Youtube hosts petabytes of gaming videos, and there's no way to save it all, but it should be possible to archive a gameplay video for every game in MobyGames. It's also especially important to archive gameplay videos for mobile and online games, which can die as soon as the game studio shuts down a server.

Since ZZT started me on this project in the first place, I should make sure to mirror the ZZT archive, as well as the archive of its cousin Megazeux.

The Terraria forums have links to mods and maps.

Hacked console ROMs (Super Mario World, Sonic the Hedgehog, etc.) Big collection at Romhacking.net. I'm sure other people have private collections of these, so it's not as big a deal.

A wide variety of mods (and prerelease versions of games in development) at ModDB. Similarly, mobile games at SlideDB.

Civilization add-ons at CivFanatics.

The Sims mods at Mod the Sims.

Kerbal Space Program mods at Kerbal Stuff and KSP mods.

Nexus Mods hosts over 100,000 add-ons for over 200 games.

Glorious Trainwrecks archives thousands of quickly-created games.

In general

Whenever we humans create a new art form, the early stuff gets lost. It's not considered "art", it doesn't fit into the existing archives, it's a pain to collect, expensive to keep around, and nobody's in charge of saving it. So it gets lost. This is especially true for art forms favored by children or other people who aren't considered artists.

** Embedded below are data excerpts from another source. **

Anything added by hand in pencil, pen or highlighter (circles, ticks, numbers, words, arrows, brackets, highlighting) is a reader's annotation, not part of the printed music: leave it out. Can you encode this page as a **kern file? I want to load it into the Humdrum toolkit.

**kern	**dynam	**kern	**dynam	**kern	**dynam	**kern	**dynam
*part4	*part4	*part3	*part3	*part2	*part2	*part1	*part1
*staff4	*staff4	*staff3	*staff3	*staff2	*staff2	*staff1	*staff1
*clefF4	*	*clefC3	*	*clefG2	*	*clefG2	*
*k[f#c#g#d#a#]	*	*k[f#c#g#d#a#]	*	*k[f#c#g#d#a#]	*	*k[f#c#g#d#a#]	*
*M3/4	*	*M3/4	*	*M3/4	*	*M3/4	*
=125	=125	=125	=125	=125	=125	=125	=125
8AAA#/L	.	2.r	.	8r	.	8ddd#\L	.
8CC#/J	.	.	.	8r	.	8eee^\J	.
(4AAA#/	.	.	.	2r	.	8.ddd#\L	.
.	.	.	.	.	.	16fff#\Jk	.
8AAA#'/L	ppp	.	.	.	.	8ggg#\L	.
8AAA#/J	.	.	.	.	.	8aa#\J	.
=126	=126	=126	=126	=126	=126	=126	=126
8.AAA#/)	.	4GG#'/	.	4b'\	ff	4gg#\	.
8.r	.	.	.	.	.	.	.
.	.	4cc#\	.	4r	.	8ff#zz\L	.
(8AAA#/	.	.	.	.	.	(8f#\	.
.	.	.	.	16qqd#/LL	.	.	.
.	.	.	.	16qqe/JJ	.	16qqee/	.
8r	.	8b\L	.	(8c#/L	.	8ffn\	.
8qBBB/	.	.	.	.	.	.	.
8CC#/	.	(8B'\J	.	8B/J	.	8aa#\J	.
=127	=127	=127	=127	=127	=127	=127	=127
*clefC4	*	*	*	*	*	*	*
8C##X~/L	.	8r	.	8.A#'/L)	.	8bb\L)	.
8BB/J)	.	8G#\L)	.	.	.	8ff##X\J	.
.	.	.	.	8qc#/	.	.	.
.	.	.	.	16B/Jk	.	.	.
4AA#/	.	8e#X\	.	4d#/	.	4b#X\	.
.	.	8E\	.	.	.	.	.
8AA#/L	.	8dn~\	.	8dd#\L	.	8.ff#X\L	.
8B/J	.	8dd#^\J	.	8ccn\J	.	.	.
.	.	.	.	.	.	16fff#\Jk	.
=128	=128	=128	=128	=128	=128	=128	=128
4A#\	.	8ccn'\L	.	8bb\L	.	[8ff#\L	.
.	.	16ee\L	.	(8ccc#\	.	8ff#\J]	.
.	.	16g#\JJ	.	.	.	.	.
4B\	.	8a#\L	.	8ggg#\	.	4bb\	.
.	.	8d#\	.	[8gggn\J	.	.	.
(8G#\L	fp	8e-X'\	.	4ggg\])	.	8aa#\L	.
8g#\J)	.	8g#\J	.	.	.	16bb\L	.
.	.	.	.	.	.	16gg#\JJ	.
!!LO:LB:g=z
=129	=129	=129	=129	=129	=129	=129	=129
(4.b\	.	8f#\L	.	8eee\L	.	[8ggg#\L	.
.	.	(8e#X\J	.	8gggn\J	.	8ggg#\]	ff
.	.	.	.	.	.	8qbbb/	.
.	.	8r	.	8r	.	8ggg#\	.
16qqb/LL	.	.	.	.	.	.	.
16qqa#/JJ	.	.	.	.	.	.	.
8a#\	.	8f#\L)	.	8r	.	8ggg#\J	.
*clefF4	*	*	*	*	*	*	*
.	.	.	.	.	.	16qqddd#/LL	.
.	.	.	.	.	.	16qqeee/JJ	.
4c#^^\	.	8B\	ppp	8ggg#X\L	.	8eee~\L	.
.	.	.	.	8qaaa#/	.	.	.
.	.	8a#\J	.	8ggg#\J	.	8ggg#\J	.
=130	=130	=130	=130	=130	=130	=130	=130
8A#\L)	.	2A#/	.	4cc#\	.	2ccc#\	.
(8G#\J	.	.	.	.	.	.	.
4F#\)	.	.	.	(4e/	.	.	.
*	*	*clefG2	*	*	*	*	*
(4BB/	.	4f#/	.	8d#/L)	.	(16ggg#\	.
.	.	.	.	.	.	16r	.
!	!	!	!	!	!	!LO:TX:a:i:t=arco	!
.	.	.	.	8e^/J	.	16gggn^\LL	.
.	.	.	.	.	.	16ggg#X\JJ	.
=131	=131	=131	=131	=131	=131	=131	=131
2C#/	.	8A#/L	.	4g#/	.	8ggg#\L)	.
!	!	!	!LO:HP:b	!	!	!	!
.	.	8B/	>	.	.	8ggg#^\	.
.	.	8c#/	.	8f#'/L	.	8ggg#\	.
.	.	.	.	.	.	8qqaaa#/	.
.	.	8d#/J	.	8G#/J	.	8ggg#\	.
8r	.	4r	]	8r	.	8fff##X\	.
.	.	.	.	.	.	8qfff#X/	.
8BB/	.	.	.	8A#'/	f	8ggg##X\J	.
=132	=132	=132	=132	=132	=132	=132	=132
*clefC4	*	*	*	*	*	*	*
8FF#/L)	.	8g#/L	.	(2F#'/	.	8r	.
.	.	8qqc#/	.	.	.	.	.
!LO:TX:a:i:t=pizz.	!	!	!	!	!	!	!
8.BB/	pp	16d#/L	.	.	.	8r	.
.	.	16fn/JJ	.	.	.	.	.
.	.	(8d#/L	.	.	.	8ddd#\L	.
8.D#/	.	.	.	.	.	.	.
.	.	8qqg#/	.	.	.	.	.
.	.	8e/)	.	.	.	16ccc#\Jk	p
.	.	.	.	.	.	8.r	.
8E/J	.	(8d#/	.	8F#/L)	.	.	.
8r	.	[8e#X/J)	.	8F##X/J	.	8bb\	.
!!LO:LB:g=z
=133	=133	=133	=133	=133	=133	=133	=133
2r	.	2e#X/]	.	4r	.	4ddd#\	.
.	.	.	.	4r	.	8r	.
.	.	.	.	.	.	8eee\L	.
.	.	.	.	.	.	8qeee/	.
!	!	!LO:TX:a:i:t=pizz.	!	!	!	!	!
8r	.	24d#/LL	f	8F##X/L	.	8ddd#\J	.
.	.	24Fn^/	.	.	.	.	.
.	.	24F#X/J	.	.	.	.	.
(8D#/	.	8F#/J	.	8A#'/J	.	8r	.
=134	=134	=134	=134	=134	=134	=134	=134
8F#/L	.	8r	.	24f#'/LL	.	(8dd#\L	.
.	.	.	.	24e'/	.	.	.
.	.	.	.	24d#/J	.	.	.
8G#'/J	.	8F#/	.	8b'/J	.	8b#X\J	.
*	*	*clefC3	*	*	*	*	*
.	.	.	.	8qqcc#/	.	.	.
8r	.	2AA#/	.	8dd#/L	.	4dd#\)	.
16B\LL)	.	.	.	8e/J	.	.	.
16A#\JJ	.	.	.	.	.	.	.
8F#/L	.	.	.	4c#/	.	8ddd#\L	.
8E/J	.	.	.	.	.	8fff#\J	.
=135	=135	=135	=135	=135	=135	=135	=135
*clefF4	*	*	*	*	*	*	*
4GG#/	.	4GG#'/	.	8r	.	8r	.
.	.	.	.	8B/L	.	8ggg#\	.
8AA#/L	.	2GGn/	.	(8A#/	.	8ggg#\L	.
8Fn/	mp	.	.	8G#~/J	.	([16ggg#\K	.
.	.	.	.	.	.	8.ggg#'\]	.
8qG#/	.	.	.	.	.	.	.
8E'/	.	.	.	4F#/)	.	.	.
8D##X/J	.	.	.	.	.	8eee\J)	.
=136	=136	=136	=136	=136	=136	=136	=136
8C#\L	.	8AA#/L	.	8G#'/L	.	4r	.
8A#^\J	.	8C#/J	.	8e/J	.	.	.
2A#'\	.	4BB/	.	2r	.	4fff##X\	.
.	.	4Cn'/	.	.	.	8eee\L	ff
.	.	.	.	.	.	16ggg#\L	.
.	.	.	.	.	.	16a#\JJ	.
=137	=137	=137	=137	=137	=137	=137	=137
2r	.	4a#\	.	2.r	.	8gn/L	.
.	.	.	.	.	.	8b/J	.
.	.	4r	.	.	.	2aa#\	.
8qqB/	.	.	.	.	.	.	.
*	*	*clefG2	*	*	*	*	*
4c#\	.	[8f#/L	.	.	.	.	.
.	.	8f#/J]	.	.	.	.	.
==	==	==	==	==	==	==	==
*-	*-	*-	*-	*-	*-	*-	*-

Time passes, and we regret the loss. We cherish every scrap that survives. Ninety percent of humanity's early films are gone, and a lot of the ten percent is crap, but we preserve it all because there's nothing else like it. Sometimes the crap turns out to be pretty good after all: pulp sci-fi and noir. Even ephemera, things that never get raised to the level of "art", become valuable as windows into the past: account books, restaurant menus, road maps, receipts.

I believe all this stuff is art and I want to save it. But even if history disagrees with me, and the MAP and the ESC are classified as ephemera, that's fine too. In the long run, it's all ephemera.